Catherine s’étonna lorsqu’après avoir passé la première barrière de la grande enceinte dans laquelle se trouvait Northanger, elle n’aperçut pas seulement une cheminée antique. Tout ce qu’elle vit porta la confusion dans ses idées. Elle parcourait rapidement en voiture une route douce, unie, couverte d’un gravier fin ; elle remarquait de chaque côté de jolis bâtimens modernes ; elle parvenait facilement, sans obstacle, sans avoir rien rencontré qui lui inspirât de la terreur, jusques dans l’enceinte de l’abbaye, qui ne lui présentait qu’un bâtiment peu élevé. Toute la contrariété qu’elle éprouvait n’était que celle que lui causait une petite pluie que le vent poussait à son visage, et qui lui faisait donner toute son attention à la conservation de son chapeau de paille.

La voilà donc arrivée à Northanger. Henri l’avait aidée à descendre ; elle s’était reposée dans un lieu qu’elle avait cru devoir être un vieux vestibule hospitalier ; elle était même arrivée dans la grand’salle où son amie et le général l’attendaient, sans qu’elle eût éprouvé aucun sentiment de frayeur, aucun serrement de cœur, sans qu’elle eût été tourmentée par aucun pressentiment malheureux pour l’avenir, par aucun soupçon qu’il dût se passer une suite de scènes terribles : la bise ne lui avait pas semblé être le précurseur d’un soupir de mort ; elle n’avait annoncé qu’une pluie qui était venue l’assaillir et qui l’avait mise dans le cas de secouer et de défroisser sa robe avant de se rendre au salon.
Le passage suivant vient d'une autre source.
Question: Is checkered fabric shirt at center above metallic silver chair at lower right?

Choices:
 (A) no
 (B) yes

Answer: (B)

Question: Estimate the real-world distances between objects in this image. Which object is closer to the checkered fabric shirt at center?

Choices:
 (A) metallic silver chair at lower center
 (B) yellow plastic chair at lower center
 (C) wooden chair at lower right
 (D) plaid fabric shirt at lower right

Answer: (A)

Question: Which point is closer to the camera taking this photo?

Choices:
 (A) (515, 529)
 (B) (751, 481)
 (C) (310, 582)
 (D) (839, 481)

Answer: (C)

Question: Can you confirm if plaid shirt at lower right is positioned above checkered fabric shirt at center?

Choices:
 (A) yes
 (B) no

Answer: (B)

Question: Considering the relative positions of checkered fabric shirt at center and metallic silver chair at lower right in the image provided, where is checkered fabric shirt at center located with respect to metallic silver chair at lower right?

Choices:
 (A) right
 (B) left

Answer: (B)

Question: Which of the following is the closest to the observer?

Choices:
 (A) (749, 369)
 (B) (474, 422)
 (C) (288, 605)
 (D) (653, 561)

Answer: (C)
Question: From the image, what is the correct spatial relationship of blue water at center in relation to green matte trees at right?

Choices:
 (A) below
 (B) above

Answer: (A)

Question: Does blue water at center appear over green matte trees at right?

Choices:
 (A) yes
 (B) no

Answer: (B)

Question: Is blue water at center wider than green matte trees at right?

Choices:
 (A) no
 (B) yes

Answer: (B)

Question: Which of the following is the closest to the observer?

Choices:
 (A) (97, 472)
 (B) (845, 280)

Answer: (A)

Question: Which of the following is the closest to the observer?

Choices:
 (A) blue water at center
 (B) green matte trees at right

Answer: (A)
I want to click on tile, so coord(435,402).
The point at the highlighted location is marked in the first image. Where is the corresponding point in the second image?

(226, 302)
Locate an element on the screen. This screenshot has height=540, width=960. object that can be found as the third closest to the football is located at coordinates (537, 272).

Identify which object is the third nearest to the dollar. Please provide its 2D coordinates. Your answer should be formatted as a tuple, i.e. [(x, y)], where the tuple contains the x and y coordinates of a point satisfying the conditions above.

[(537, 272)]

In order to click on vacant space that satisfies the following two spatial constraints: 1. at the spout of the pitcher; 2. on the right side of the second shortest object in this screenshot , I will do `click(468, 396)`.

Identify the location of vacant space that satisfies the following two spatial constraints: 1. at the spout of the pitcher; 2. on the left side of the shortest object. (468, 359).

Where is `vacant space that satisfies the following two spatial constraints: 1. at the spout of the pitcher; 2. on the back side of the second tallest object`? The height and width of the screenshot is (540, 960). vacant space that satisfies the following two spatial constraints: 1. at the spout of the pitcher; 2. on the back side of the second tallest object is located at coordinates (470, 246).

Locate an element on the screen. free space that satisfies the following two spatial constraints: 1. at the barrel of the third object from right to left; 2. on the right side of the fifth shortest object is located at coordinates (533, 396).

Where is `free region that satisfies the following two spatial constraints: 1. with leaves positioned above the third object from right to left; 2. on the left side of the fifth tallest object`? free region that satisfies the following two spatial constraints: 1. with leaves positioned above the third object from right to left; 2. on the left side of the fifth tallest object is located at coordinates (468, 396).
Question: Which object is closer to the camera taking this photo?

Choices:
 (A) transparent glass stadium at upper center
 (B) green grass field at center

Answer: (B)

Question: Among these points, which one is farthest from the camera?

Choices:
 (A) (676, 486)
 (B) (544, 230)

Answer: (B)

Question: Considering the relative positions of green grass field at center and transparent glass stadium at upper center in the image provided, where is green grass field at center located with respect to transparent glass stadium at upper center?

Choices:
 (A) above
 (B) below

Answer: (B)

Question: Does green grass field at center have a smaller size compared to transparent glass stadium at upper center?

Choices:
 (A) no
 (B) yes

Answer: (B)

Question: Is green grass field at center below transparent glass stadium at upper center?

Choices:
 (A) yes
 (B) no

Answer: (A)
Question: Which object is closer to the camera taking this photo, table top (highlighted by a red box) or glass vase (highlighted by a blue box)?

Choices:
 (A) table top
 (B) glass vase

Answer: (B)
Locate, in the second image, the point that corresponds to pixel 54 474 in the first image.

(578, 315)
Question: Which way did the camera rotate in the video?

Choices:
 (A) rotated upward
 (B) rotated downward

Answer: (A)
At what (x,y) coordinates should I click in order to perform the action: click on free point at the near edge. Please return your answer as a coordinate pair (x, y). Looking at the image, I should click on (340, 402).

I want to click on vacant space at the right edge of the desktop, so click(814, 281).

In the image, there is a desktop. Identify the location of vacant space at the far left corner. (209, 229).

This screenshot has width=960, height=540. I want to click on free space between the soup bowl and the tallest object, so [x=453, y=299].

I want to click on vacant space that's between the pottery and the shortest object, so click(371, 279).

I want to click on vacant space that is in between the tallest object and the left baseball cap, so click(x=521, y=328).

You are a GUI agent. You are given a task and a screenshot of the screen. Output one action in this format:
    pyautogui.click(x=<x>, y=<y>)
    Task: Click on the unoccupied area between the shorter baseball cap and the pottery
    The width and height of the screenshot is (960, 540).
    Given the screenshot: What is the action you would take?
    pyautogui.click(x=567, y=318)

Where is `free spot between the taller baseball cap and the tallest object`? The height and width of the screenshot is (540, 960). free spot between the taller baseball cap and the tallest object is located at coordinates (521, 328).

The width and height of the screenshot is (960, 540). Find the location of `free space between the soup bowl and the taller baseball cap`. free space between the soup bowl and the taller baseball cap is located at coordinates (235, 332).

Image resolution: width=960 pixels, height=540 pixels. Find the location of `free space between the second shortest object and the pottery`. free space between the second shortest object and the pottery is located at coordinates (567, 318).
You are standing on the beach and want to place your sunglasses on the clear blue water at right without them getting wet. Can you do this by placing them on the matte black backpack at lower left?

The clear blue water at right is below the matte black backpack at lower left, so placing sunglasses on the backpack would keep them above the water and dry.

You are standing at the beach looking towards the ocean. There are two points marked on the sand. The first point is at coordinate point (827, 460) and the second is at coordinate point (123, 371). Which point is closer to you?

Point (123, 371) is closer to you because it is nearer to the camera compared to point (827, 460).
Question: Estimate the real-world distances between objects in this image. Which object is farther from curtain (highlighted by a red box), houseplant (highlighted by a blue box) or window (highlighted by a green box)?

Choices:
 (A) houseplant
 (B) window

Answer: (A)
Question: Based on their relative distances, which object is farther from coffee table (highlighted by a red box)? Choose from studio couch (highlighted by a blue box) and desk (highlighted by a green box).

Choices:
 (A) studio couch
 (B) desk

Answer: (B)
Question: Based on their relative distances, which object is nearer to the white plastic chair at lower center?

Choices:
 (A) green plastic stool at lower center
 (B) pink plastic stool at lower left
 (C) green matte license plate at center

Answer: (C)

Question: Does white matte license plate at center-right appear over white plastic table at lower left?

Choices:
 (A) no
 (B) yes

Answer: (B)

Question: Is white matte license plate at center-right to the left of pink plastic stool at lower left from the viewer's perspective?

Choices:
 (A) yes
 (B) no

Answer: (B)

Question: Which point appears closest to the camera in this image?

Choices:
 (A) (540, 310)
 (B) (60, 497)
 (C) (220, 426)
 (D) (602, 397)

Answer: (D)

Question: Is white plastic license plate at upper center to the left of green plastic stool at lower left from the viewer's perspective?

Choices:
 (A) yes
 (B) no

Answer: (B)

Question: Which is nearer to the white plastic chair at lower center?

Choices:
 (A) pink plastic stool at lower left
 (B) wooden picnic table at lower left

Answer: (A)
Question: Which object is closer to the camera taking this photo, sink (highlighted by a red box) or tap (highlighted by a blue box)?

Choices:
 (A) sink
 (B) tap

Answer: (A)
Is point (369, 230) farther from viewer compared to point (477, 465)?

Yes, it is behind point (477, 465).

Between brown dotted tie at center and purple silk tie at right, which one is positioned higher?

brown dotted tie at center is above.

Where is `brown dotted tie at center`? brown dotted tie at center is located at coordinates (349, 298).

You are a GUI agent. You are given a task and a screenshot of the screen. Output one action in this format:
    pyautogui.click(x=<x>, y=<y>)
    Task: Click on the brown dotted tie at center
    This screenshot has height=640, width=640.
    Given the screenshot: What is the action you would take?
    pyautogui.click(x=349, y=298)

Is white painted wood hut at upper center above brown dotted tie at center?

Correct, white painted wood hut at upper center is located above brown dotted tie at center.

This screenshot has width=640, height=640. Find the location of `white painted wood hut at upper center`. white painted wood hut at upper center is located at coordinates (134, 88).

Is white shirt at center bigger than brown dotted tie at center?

Elle avait donc maintenant le bonheur, car c’en était un pour elle, de se trouver dans une abbaye. Elle était toutefois tentée d’en douter, lorsqu’en regardant autour d’elle, elle ne voyait rien de ce qu’elle avait cru y trouver. Les meubles étaient tous élégans et modernes ; au lieu d’une cheminée très-haute, chargée de sculptures grossières et colossales, telle qu’elle se l’était figurée, il y en avait une à la Rumford avec un manteau de marbre bien choisi, sur lequel étaient placés de jolis ornemens de porcelaine de la Chine ; elle avait entendu dire au Général qu’il avait religieusement conservé la forme des fenêtres de l’abbaye ; dès-lors, selon elle, ces fenêtres étaient hautes, étroites, les carreaux étaient petits, nombreux, obscurs et ils représentaient quelques peintures ; ils étaient sûrement couverts d’anciens vestiges.

Celles qu’elle voyait avaient à la vérité conservé le ceintre qui était de forme gothique, mais elles étaient larges, propres et donnaient de la clarté. Cette différence la frappait : le Général remarquant avec quelle attention elle considérait tout, parla du peu d’étendue de l’appartement, de la simplicité des meubles qui, servant journellement, devaient n’être que commodes, et il lui dit qu’il croyait que l’abbaye renfermait cependant quelques appartemens qui n’étaient pas indignes de fixer ses regards. Il se disposait déjà à lui montrer les riches ornemens de l’un d’eux, lorsque tirant sa montre, il s’arrêta et dit avec surprise : dans vingt minutes, il sera cinq heures. Ce mot fut le signal de la séparation.

Catherine fut promptement emmenée par Miss Tilney, ce qui dut convaincre que la plus exacte ponctualité était observée à Northanger pour toutes les actions de la journée. En sortant du salon, elles montèrent un large escalier de bois de chêne qui les conduisit dans une galerie éclairée d’un côté par le moyen de plusieurs fenêtres et présentant de l’autre différentes portes de chambres. Catherine eut à peine le tems de les parcourir des yeux dans toute leur étendue ; Miss Tilney la fit entrer dans une chambre, lui dit qu’elle y trouverait tout ce qui lui était nécessaire, qu’elle la priait de faire la toilette la plus prompte possible. Et aussitôt elle se retira.